Each of these categories are considered entire sections of law in and of themselves, so don’t make the mistake of assuming that knowing one type of contract or legal form will mean you know them all in the world of family law. When applying the knowledge of family law contracts and forms to your own life, it’s best to be specific about your needs and understand how to do things right in your state.
How do I find the contract or form that works for me?
The best place to start is at the top and work your way down towards the downloadable form that best suits your individual needs. For example, if you are having problems with child support, you should first investigate those types of forms and issues. Read into the individual forms to see which is the one you need – and be sure always to use the form that is written specifically for your state.

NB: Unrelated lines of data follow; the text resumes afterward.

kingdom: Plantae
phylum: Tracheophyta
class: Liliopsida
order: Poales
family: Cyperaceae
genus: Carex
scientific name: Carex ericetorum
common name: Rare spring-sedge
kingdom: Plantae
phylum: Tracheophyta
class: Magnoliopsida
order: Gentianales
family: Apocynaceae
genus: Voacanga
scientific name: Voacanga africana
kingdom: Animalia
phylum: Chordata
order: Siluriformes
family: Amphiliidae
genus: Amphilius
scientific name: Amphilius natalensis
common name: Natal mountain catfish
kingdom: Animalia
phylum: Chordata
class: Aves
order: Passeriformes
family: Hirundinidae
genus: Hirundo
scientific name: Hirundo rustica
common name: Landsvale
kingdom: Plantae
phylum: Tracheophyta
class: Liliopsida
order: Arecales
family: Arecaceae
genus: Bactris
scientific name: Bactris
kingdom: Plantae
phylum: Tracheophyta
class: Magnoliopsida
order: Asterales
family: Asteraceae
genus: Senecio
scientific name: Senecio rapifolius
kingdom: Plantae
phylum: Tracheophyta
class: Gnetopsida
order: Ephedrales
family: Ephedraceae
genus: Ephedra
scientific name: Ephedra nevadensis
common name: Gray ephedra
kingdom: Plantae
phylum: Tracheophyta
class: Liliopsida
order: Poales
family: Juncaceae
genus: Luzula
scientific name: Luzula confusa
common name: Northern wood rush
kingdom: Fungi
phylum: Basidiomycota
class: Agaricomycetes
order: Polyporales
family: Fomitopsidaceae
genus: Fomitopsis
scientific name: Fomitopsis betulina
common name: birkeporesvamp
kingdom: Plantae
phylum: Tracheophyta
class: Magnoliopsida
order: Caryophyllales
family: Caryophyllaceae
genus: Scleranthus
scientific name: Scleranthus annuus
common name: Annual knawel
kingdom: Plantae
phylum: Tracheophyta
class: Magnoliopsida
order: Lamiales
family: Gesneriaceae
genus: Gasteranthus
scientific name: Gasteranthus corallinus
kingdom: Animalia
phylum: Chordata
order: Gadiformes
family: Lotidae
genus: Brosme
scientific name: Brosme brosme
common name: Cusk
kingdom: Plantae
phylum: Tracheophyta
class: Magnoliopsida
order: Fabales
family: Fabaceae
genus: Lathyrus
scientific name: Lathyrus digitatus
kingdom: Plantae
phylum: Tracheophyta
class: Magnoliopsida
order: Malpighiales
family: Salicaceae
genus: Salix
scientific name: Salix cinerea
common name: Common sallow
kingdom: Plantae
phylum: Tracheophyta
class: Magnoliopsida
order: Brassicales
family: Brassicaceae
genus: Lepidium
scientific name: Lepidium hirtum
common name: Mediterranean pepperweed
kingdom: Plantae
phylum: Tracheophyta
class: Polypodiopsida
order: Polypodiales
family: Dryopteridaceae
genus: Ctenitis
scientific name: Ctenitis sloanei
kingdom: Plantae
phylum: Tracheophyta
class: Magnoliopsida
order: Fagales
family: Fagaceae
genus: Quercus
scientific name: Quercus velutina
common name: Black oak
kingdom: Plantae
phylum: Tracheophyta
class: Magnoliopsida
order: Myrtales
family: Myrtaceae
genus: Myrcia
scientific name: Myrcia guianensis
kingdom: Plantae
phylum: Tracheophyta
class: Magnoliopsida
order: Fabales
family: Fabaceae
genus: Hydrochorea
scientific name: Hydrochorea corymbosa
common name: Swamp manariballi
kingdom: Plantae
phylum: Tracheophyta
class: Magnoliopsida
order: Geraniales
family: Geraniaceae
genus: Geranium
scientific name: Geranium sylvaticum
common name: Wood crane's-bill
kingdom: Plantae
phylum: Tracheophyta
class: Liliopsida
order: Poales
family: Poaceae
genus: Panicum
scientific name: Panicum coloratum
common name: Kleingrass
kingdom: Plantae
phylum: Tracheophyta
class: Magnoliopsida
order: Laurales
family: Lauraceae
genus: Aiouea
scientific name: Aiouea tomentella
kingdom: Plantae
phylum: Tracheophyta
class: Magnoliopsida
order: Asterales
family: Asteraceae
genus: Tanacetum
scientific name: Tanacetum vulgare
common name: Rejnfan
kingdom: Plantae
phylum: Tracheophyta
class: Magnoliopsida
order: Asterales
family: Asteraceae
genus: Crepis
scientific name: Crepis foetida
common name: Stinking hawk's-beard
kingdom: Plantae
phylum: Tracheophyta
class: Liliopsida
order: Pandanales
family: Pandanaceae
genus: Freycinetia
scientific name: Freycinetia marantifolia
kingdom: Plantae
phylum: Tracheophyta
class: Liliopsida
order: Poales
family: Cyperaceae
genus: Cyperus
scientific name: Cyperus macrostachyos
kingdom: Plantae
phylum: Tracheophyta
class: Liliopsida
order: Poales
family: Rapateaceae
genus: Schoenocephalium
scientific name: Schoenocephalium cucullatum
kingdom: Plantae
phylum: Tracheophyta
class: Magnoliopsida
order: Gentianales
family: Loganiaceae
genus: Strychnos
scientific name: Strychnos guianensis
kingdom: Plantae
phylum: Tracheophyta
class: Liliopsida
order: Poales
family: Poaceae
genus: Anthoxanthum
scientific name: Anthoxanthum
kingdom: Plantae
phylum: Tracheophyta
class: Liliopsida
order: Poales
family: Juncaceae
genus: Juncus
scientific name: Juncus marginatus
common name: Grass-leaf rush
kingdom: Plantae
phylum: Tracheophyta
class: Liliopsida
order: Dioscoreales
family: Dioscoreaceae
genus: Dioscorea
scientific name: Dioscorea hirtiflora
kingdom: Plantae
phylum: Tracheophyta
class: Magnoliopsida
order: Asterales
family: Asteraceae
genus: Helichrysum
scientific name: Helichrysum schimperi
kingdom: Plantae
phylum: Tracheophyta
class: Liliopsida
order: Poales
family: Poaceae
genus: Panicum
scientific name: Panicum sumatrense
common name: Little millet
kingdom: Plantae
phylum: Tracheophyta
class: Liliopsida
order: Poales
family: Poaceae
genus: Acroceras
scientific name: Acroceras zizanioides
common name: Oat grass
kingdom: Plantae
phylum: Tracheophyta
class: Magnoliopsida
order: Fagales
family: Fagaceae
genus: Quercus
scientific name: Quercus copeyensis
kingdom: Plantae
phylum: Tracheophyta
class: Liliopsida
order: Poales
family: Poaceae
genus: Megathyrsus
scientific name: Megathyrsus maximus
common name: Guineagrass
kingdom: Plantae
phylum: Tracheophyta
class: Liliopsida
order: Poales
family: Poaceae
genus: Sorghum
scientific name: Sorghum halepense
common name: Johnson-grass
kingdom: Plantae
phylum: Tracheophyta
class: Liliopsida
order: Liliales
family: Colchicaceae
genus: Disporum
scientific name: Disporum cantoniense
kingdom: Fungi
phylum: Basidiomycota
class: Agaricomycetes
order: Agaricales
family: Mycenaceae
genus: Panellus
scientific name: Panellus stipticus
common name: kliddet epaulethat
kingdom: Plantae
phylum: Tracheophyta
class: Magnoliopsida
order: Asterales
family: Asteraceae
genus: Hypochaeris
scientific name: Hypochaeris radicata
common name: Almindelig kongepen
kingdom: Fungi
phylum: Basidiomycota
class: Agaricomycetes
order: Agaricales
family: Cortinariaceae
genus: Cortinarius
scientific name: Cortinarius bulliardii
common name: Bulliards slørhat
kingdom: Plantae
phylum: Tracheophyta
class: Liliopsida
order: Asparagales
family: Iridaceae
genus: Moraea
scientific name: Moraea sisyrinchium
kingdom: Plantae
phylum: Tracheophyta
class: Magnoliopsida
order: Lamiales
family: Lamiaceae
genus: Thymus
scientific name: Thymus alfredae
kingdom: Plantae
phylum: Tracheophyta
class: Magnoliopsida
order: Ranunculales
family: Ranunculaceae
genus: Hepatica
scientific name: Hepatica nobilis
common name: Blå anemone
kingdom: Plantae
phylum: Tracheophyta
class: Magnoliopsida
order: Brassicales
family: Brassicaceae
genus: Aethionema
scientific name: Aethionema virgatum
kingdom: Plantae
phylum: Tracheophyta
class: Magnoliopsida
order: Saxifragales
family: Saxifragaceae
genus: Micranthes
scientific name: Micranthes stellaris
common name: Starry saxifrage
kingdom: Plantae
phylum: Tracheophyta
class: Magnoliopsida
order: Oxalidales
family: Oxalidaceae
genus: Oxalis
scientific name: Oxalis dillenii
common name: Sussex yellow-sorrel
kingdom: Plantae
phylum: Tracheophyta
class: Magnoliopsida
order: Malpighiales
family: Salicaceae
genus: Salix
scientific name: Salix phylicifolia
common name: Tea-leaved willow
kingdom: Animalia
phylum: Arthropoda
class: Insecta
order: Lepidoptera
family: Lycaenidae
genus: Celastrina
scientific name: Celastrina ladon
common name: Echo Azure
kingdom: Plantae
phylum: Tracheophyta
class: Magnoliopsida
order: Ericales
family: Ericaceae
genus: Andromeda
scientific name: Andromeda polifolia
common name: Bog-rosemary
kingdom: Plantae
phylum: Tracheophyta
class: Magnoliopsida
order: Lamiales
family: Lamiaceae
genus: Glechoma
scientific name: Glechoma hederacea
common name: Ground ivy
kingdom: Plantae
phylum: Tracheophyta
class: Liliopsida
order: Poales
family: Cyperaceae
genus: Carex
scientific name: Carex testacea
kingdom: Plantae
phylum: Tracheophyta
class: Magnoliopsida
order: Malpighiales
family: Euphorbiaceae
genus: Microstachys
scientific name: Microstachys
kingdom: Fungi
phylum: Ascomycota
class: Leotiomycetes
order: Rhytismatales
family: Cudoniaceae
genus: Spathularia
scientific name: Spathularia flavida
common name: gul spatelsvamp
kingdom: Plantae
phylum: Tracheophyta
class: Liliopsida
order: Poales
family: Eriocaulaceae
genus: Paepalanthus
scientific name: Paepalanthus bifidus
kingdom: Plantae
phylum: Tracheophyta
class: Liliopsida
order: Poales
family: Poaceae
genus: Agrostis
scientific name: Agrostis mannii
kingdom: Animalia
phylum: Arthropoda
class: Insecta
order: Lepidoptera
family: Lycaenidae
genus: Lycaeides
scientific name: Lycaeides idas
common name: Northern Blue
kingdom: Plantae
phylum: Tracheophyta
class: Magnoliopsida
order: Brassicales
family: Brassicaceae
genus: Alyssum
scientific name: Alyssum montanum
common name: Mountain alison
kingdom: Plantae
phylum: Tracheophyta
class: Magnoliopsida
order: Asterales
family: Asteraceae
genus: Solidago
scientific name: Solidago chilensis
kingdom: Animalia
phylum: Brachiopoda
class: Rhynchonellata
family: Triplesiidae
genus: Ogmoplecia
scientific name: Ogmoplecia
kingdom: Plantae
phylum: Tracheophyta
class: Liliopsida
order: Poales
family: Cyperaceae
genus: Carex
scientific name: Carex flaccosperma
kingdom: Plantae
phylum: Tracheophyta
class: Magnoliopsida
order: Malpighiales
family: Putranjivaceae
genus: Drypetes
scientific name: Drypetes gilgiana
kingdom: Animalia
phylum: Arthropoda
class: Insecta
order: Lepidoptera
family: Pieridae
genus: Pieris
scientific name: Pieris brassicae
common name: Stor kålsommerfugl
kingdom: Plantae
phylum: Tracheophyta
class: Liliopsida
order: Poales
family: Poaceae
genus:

Of course, it’s important to consult with a lawyer if you have one, but keep in mind that many of the forms you have at your disposal often circumvent the need for a lawyer because they have already been prepared by legal professionals.
What kinds of agreements are most relevant to a marriage?
If you’ve done some researching, you’ll likely have heard of both pre-nuptial and post-nuptial agreements. Both of these agreements essentially serve the same purpose: to define which property belongs to which party, and to provide the groundwork should a legal separation ever occur. The main difference between the forms is when they are signed: before and after the nuptials. This means that a post-nuptial agreement can still be signed during a marriage.
Additional forms relevant to a marriage could include everything from parental permission forms to custody and guardianship issues for couples that are adopting.
I’m getting married soon. What kind of forms should I be looking into?
If you’re getting married, then you know just how difficult it can be to plan everything and expect everything to go off without a hitch. You will, however, want to add to your plate by putting in some additional thought into what kind of family law documents (if any) that you’ll want to sign. One prominent form you’ll want to think about is the pre-nuptial agreement, as this agreement can have a tremendous impact on any potential future separation requirements. However, it’s also important to remember that a pre-nuptial agreement’s role is more than in preparing a separation; it also helps establish how the legal and financial ends of the marriage will be managed. Because these forms require both you and your future spouse to sign them, you’ll want to talk it over well ahead of time with your spouse if you’re planning on broaching this topic.
What is a Cohabitation Agreement?
These forms are generally for couples that want to move in together but do not want to formalize their relationship as a marriage. Because of the risks of moving in together, many couples believe that setting the ground rules in writing early on can help mitigate any potential disaster. For example, a Cohabitation Agreement will state that earnings are separate property and lay out what should happen if one party is unable to pay rent. This agreement is a great example of how one can still be responsible even if marriage is not planned.
My ex-spouse is late in paying child support. What do I do?
Typically, the first response to this situation is to use a Child Support Payment Past Due Notice. This formal document will help you to establish that the past due notice was put into writing as well as document the fact that the payment has not been made. Typically these types of notices are actually sold in “kits” to help guide you along the way, especially if this is the first past due payment you’ve ever had to deal with in the realm of child support.
What is the Emancipation of a Minor?
Minors can sometimes be released from the guardianship of their parents with the Emancipation of Minor form and with a court’s approval. However, it’s important to note that these types of document are highly dependent on the laws and regulations governing them on a state-by-state basis; it may not be as easy for a minor to file for emancipation in some states as it is in others.